Tuesday of Pentecost 6 – Lamentations 3:22-33 

22 The steadfast love of the Lord never ceases;
    his mercies never come to an end;
23 they are new every morning;
    great is your faithfulness.
24 “The Lord is my portion,” says my soul,
    “therefore I will hope in him.”

25 The Lord is good to those who wait for him,
    to the soul who seeks him.
26 It is good that one should wait quietly
    for the salvation of the Lord.
27 It is good for a man that he bear
    the yoke in his youth.

28 Let him sit alone in silence
    when it is laid on him;
29 let him put his mouth in the dust—
    there may yet be hope;
30 let him give his cheek to the one who strikes,
    and let him be filled with insults.

31 For the Lord will not
    cast off forever,
32 but, though he cause grief, he will have compassion
    according to the abundance of his steadfast love;
33 for he does not afflict from his heart
    or grieve the children of men.

If you like to keep track of such things, take note that this is the only time in the three-year pericope system that we hear anything from Jeremiah’s little book of Lamentations. That is a bit of a shame really. I do not want to wade into the world of church music and the conflict which surrounds praise music, but I do think we have a surfeit of praise songs and a deficit of lamentation songs. We have turned being sad into a sin sometimes, as if sadness were somehow a lack of faith. Christians are always supposed to be happy.

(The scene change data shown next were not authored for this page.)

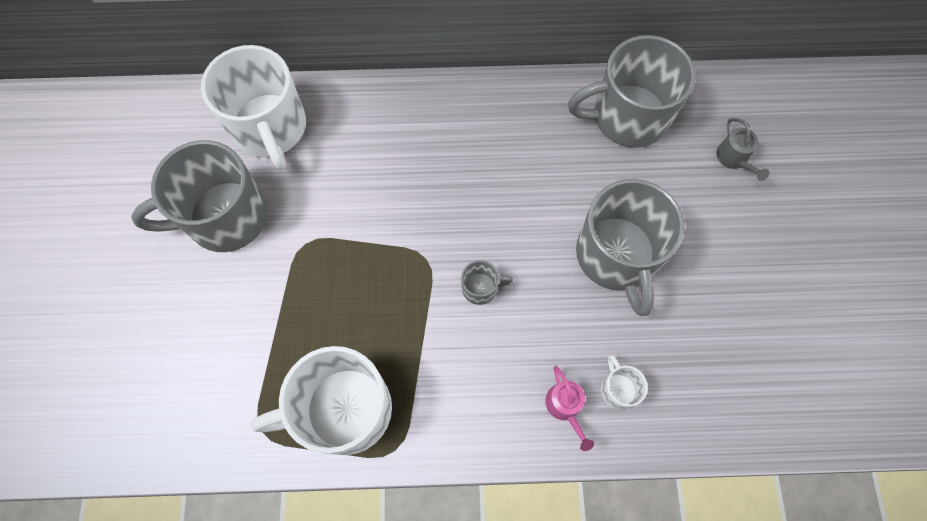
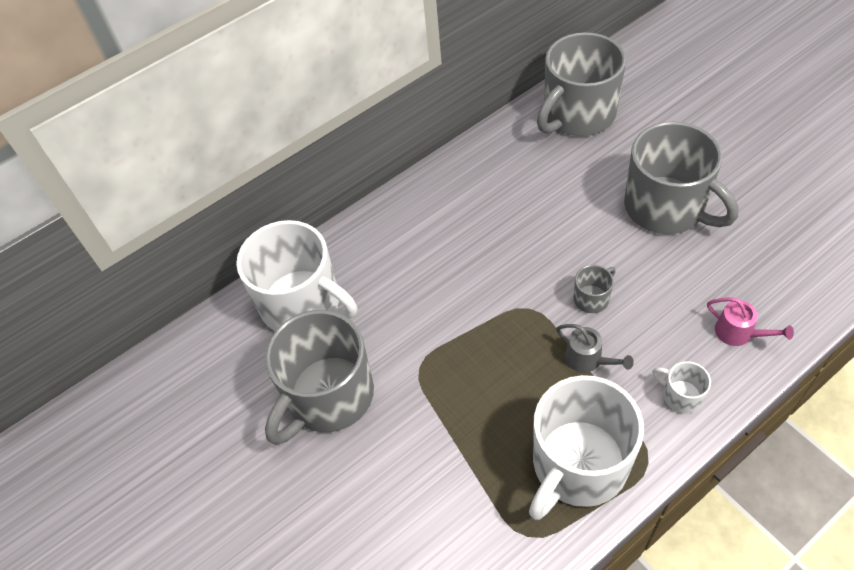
camera: 30 degrees left, 15 degrees down
(618, 389) = (761, 293): white mug -> white mug (681, 396)
(734, 159) = (678, 94): grey watering can -> grey watering can (588, 359)

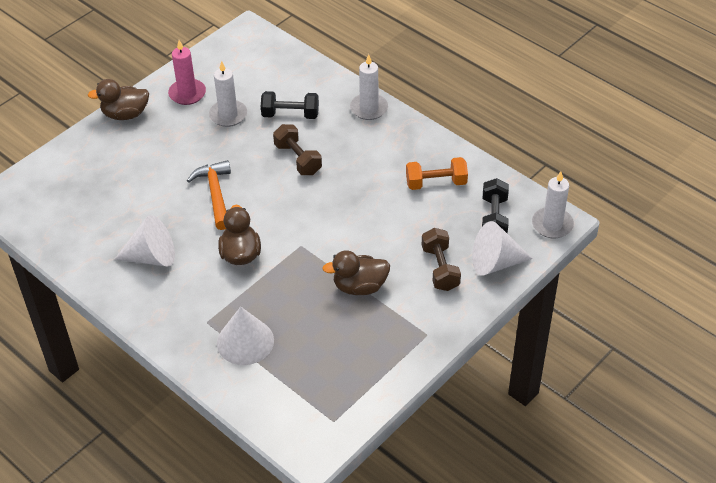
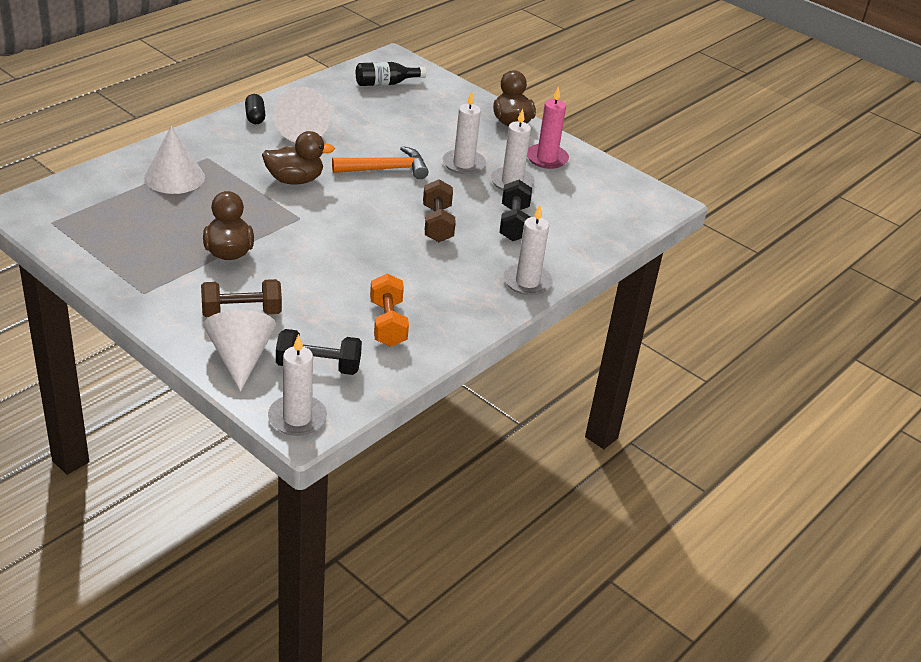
camera: 85 degrees right, 10 degrees down
(53, 201) = (386, 83): none -> black bottle
(126, 295) = (255, 117): none -> black capsule
(202, 144) = (463, 164): none -> white candle
(298, 159) = (437, 224): brown dumbbell -> brown dumbbell turned 60 degrees counterclockwise

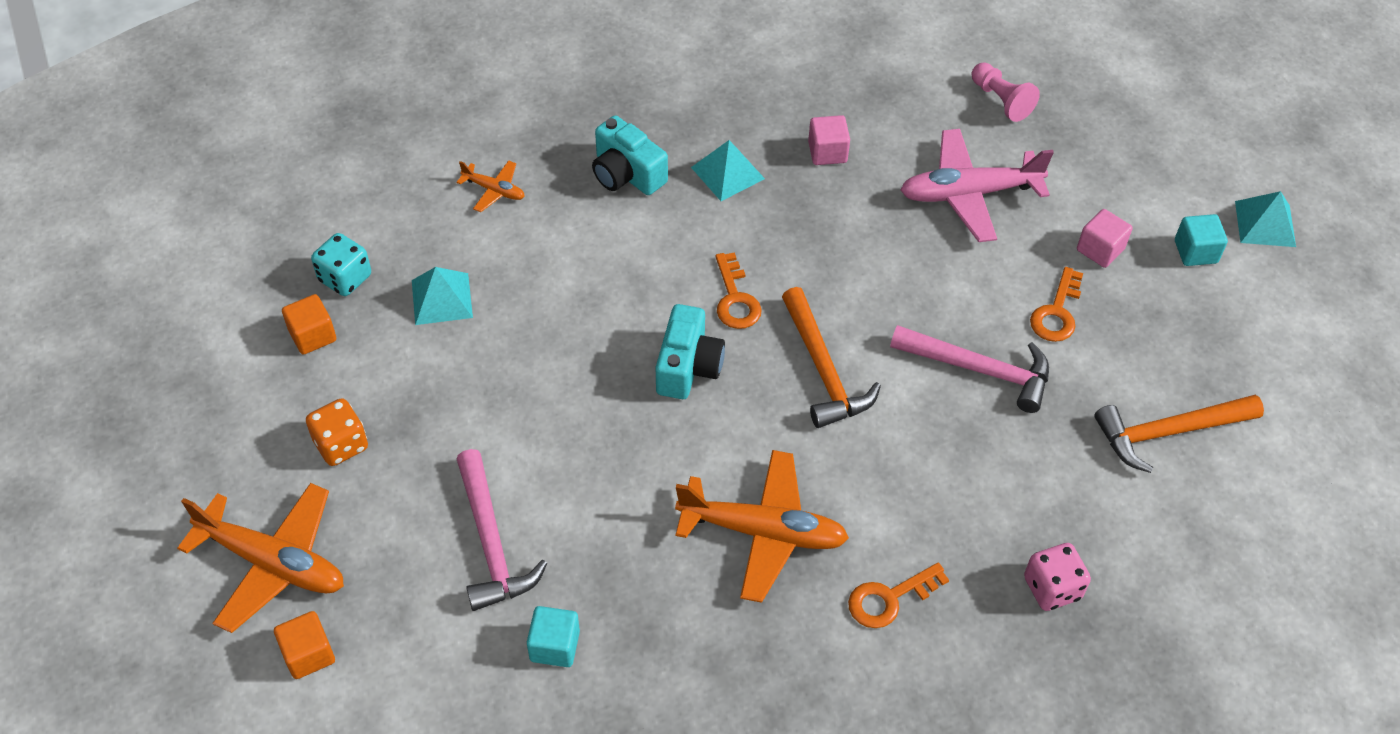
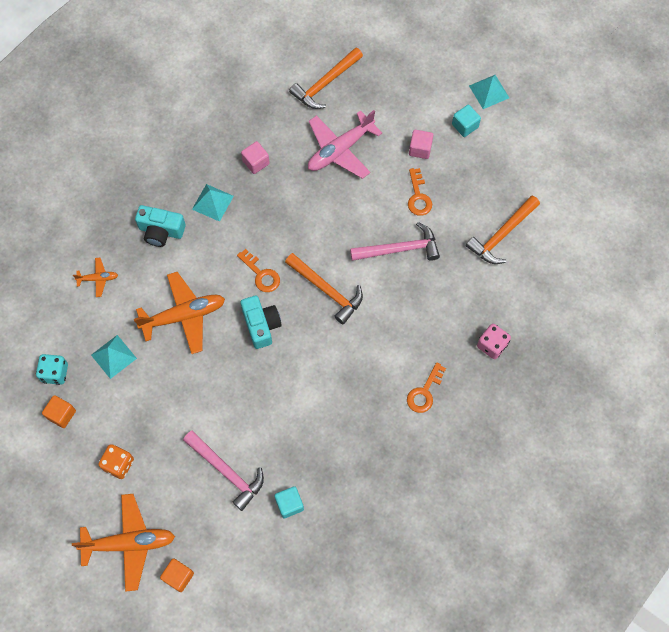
camera: 30 degrees left, 15 degrees up
(763, 532) = (349, 392): orange plane -> orange plane (184, 316)
(1001, 100) = (325, 83): pink pawn -> orange hammer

The Bible does indeed exhort us to joy. Paul is rather insistent in Philippians (Phil. 4:4). But the scriptures would have us bring all our emotions to our prayers and to lay them before God. The psalmist is often sad, angry, and afraid. Our whole lives have been redeemed, including our sadness. Sin happens and sometimes we are sad. Jeremiah knew his share of sadness and then some. Even Jesus wept. Those too are God moments in our lives. He is teaching and helping us even then. It is hard to see and harder to feel God’s presence in those moments, but it is there. Jeremiah tells us two very important things about our suffering. In the last verses he tells us that God never afflicts us from his heart. In other words, God has never turned his heart against us. He always has compassion and steadfast love for us.

The second thing he tells us is even better. He tells the young man who is going through a difficult time that he should give his cheek to the one who strikes and to be filled with insults. This side of Good Friday we cannot hear those words and think of a time when a man in the prime of life was struck on the cheek, mocked, and filled with insults. Paul also says that rejoiced in suffering for he was “filling up” the suffering of Christ in his own body. That is another sort of joy, quiet and strong. That joy in suffering sings its lamentation in hope.